Lynch, 55, is seen as a shoo-in pick for the post that current Attorney General Eric Holder is vacating. Lynch, a Black woman and native of North Carolina, has been viewed as a top candidate after another potential name dropped out of the running. Past White House counsel Kathryn Ruemmler pulled out over concerns that her involvement in controversial White House decisions would pose an uphill battle in getting confirmed.
On Friday, a report from CNN alleged that President Barack Obama would be making an announcement today but sources at the Department of Justice say that would not be the case.
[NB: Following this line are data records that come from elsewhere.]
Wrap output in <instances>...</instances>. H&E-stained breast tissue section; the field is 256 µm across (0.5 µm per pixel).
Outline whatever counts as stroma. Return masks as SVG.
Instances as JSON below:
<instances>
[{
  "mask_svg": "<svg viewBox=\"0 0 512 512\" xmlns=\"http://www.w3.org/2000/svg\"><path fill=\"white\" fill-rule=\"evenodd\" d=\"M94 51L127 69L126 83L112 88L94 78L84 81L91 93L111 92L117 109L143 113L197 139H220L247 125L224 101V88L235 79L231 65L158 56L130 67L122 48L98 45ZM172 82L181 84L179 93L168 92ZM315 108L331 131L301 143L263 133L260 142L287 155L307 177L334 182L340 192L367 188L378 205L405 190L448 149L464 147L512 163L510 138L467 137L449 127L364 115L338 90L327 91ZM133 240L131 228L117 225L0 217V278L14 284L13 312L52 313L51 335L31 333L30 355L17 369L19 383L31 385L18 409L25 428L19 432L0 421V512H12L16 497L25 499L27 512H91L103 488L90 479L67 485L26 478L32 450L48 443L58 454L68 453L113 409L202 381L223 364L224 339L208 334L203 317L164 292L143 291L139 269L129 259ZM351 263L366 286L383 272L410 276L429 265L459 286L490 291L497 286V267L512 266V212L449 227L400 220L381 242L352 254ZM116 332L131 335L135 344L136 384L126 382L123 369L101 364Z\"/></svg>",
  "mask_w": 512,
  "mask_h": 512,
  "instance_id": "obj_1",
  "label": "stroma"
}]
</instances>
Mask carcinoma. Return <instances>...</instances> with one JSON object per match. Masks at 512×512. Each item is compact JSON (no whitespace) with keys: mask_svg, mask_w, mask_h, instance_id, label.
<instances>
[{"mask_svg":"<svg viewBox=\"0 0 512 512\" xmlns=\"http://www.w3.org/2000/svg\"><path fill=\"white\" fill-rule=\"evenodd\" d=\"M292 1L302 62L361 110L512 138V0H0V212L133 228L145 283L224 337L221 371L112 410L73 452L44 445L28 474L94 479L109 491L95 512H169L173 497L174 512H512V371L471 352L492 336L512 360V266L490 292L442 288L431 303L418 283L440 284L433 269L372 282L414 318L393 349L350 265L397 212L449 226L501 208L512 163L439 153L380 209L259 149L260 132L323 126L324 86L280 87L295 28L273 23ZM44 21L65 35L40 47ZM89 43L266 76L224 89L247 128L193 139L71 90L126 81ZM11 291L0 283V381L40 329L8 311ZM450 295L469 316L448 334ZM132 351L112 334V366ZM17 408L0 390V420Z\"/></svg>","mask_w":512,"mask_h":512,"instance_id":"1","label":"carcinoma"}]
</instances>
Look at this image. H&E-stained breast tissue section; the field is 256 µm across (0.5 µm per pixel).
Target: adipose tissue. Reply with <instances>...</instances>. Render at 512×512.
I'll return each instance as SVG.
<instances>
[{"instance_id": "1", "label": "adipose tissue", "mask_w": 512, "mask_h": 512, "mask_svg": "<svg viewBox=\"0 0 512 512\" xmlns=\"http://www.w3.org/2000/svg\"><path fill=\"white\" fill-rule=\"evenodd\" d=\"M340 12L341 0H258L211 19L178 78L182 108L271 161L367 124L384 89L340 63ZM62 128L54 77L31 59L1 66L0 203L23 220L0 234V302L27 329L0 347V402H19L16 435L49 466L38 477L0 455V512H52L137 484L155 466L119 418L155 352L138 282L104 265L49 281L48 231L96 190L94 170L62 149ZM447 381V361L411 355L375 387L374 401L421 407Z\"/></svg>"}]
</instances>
Late last month, the Reuters news agency listed Solicitor General Donald Verrilli and current Department of Labor Secretary Thomas Perez as other choice candidates according to sources close to the behind-the-scenes talks. Because of her relatively controversy-free tenure as a federal prosecutor, Lynch’s confirmation by the U.S. Senate was once thought to not pose a problem. Now that the GOP holds the Senate, that assumption could change.
Lynch, who many insiders say will indeed be the President Obama’s choice, would be the first Black woman to head the Department of Justice and give much-needed balance to the president’s male-dominated Cabinet.
Lynch attended undergraduate and law school at Harvard University. She was appointed to her current position by President Obama in 2010.